------ DATASET EXCERPTS ------

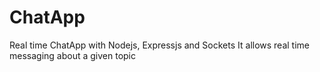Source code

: # ChatApp
Real time ChatApp with Nodejs, Expressjs and Sockets
It allows real time messaging about a given topic 
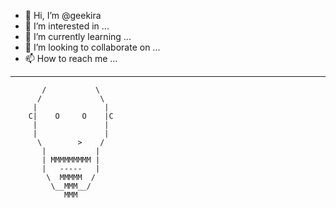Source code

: - 👋 Hi, I’m @geekira
- 👀 I’m interested in ...
- 🌱 I’m currently learning ...
- 💞️ I’m looking to collaborate on ...
- 📫 How to reach me ...

<!---
geekira/geekira is a ✨ special ✨ repository because its `README.md` (this file) appears on your GitHub profile.
You can click the Preview link to take a look at your changes.
--->
 ___________
           /           \
          /             \
         |               |
        C|    O     O    |C
         |               |
         |               |
          \        >    /
           |           |
           | MMMMMMMMM |
           |   -----   |
            \  MMMMM  /
             \__MMM__/
                MMM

------

Convert the entries from the line containing "Hi, I’m @geekira" through the end of the entries into a JSON list of strings, one string per line, leaving out blank lines.

[
  ": - 👋 Hi, I’m @geekira",
  "- 👀 I’m interested in ...",
  "- 🌱 I’m currently learning ...",
  "- 💞️ I’m looking to collaborate on ...",
  "- 📫 How to reach me ...",
  "<!---",
  "geekira/geekira is a ✨ special ✨ repository because its `README.md` (this file) appears on your GitHub profile.",
  "You can click the Preview link to take a look at your changes.",
  "--->",
  " ___________",
  "           /           \\",
  "          /             \\",
  "         |               |",
  "        C|    O     O    |C",
  "         |               |",
  "         |               |",
  "          \\        >    /",
  "           |           |",
  "           | MMMMMMMMM |",
  "           |   -----   |",
  "            \\  MMMMM  /",
  "             \\__MMM__/",
  "                MMM"
]